Selon la définition de Marine Le Pen, « l'intégration, cela consiste à dire à celui qui vient : « Surtout, ne vous fondez pas dans la communauté nationale, restez tel que vous êtes, conservez votre culture, votre religion, votre langue, votre manière de vivre ». L'assimilation, c'est abandonner une partie de tout cela, c'est une violence. On abandonne une partie de soi pour se fondre dans la communauté nationale, et c'est parce qu'il existe ce sacrifice que la communauté nationale vous adopte d'autant plus facilement. C'est deux concepts différents, or là, on a fait un mille-feuille. On a pris des communautés et on les a agrégées les unes au dessus des autres ». Ces affirmations se vérifient, selon elle, par le fait que la langue française est en train de disparaître au profit des langues étrangères ou régionales. En Bretagne, par exemple, tout est traduit en breton, on est confronté au phénomène du bilinguisme. Elle donne un autre exemple : dans l'école de sa fille, on propose de donner des cours de langue et de culture d'origine. Or, cette idée pose justement le problème de l'intégration. Il n'est pas possible de s'intégrer si on renvoie sans cesse les gens à leur ancienne culture. C'est la meilleure façon de perdre ses repères. L'école doit être au contraire le creuset républicain.

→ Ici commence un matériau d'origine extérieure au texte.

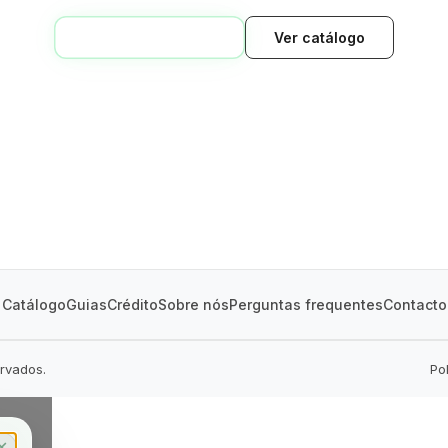
VOLTAR AO INÍCIO
Ver catálogo
GREEN VILLAGE
MOBILE HOMES
Catálogo
Guias
Crédito
Sobre nós
Perguntas frequentes
Contacto
ervados.
Po
✕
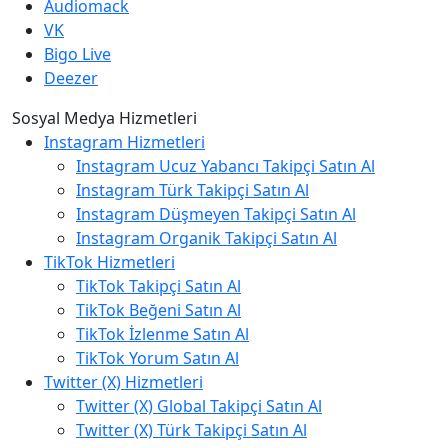
Audiomack
VK
Bigo Live
Deezer
Sosyal Medya Hizmetleri
Instagram Hizmetleri
Instagram Ucuz Yabancı Takipçi Satın Al
Instagram Türk Takipçi Satın Al
Instagram Düşmeyen Takipçi Satın Al
Instagram Organik Takipçi Satın Al
TikTok Hizmetleri
TikTok Takipçi Satın Al
TikTok Beğeni Satın Al
TikTok İzlenme Satın Al
TikTok Yorum Satın Al
Twitter (X) Hizmetleri
Twitter (X) Global Takipçi Satın Al
Twitter (X) Türk Takipçi Satın Al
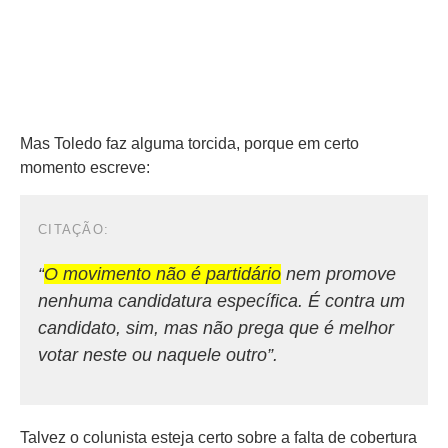
Mas Toledo faz alguma torcida, porque em certo
momento escreve:
“
O movimento não é partidário
nem promove
nenhuma candidatura específica. É contra um
candidato, sim, mas não prega que é melhor
votar neste ou naquele outro”.
Talvez o colunista esteja certo sobre a falta de cobertura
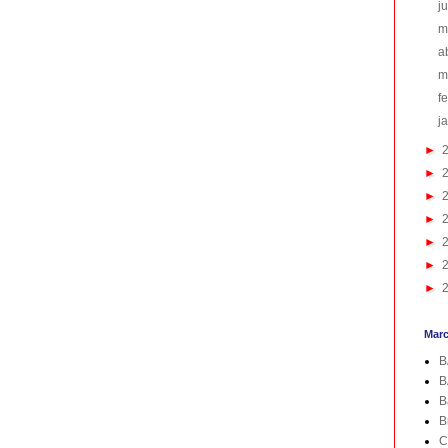
j
m
a
m
f
j
►
►
►
►
►
►
►
Mar
B
B
B
B
C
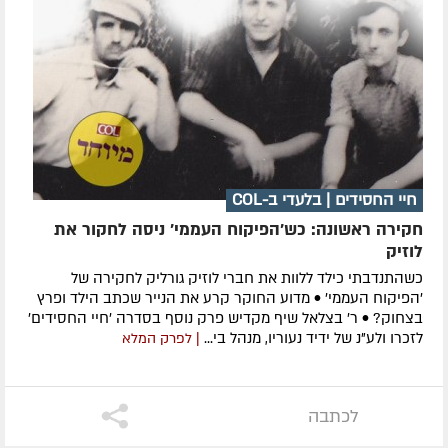
חיי החסידים | בלעדי ב-COL
חקירה ראשונה: כש'הפיקוח העממי' ניסה לחקור את
לוזיק
כשהתנדבתי כילד ללוות את חברי לוזיק גורליק לחקירה של
'הפיקוח העממי' • מדוע החוקר קרע את הנייר שכתב הילד ופרץ
בצחוק? • ר' בצלאל שיף מקדיש פרק נוסף בסדרה 'חיי החסידים'
לזכרו ולע"נ של ידיד נעוריו, מנהל בי...
| לפרק המלא
לכתבה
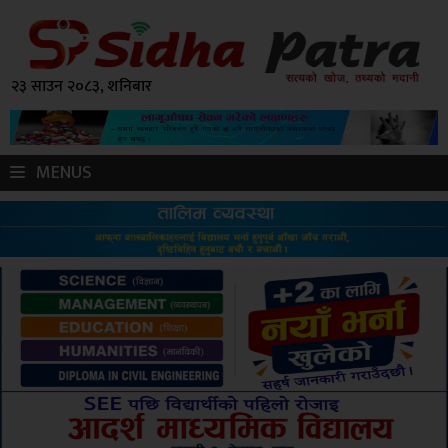
२३ साउन २०८३, शनिबार
MENUS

Arlette Laguiller ne partage évidemment pas ce point de vue. Pour elle, il faut arrêter de parler d'intégration. « Le problème, aujourd'hui, c'est l'emploi, c'est le chômage. Le meilleur facteur d'intégration, c'est l'emploi, exactement comme les femmes ont pu gagner leurs droits en travaillant, et bien, c'est la même chose dans les banlieues. Les jeunes d'origine étrangère n'aspirent qu'à une chose, c'est pouvoir avoir un travail ». La diversité culturelle n'est pas un problème mais un enrichissement.

Le FN propose de « revaloriser l'identité française » grâce au concept de « préférence nationale » qui a pour vocation de s'appliquer à tous les Français. Comme la nationalité s'hérite ou se mérite, il n'est pas question de naturaliser les étrangers de façon automatique. Il faudrait donc rendre aux Français la préférence nationale au logement, à l'emploi et aux allocations familiales. Quant aux étrangers, en situation régulière : en France, il n'y a pas de travail, dans ce cas, la France ne peut subvenir à leurs besoins. Ils doivent rentrer dans leur pays ou se débrouiller par eux-mêmes. Jean-François Copé rappelle qu'il y a de nombreux emplois non pourvus et l'immigration choisie, comme le propose Nicolas Sarkozy, permettrait de trouver des employeurs. Pour Marine Le Pen, la priorité revient aux Français. Pour elle, il est scandaleux de faire venir de l'étranger des gens qui accompliraient des tâches que les Français ne veulent pas faire parce qu'elles sont pénibles et mal rétribuées. Arlette Laguiller s'insurge contre l'idée du « pauvre immigré ». Elle répond à Marine Le Pen qui refuse de prendre en considération les étrangers en situation irrégulière : « à chaque fois que l'on parle de l'identité française, on nous remet l'immigration clandestine. On dirait que les immigrés clandestins sont des délinquants, or ce sont des travailleurs, dans ce pays. Ils ne seraient pas clandestins, si on leur donnait des papiers ». La solution serait donc pour Arlette Laguiller de donner du travail aux étrangers et surtout la possibilité de pouvoir voter.
Jean-François Copé propose donc trois solutions permettant une meilleure intégration des étrangers : d'abord, il faudrait casser les ghettos, mixer les populations, ensuite tenir un discours républicain : que tout le monde ait les mêmes droits et devoirs. Enfin, il propose à chaque Français d'observer la manière dont fonctionnent les autres pays.

Le débat a-t-il fait avancer la réflexion ?

Au final, on est légitimement en droit de se demander si le débat a fait avancer la réflexion. En effet, chaque invité donne sa définition de l'identité française, propose ses solutions. S'ils s'écoutent les uns les autres, c'est uniquement pour dénier ou parfois appuyer un propos. Mais aucun des invités n'est revenu sur ses dires, n'a fléchi. Quant aux solutions, elles sont bien maigres : du travail pour Arlette Laguiller et Chevènement, la fin des ghettos pour Copé, la préférence nationale pour Marine Le Pen. Le débat est loin d'être clos.